Stored data entries
*** Begin section ***

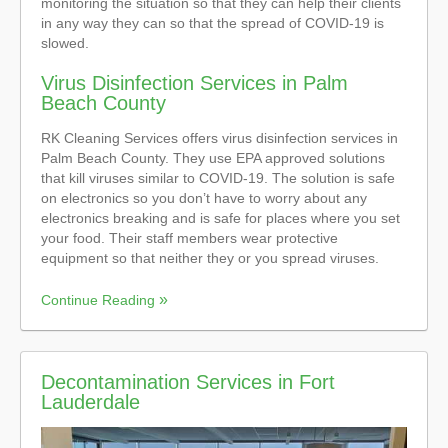
monitoring the situation so that they can help their clients
in any way they can so that the spread of COVID-19 is
slowed.
Virus Disinfection Services in Palm
Beach County
RK Cleaning Services offers virus disinfection services in
Palm Beach County. They use EPA approved solutions
that kill viruses similar to COVID-19. The solution is safe
on electronics so you don’t have to worry about any
electronics breaking and is safe for places where you set
your food. Their staff members wear protective
equipment so that neither they or you spread viruses.
Continue Reading
Decontamination Services in Fort
Lauderdale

*** End section ***

Leave the pictures out and output the rest of the data word for word.

monitoring the situation so that they can help their clients
in any way they can so that the spread of COVID-19 is
slowed.
Virus Disinfection Services in Palm
Beach County
RK Cleaning Services offers virus disinfection services in
Palm Beach County. They use EPA approved solutions
that kill viruses similar to COVID-19. The solution is safe
on electronics so you don’t have to worry about any
electronics breaking and is safe for places where you set
your food. Their staff members wear protective
equipment so that neither they or you spread viruses.
Continue Reading
Decontamination Services in Fort
Lauderdale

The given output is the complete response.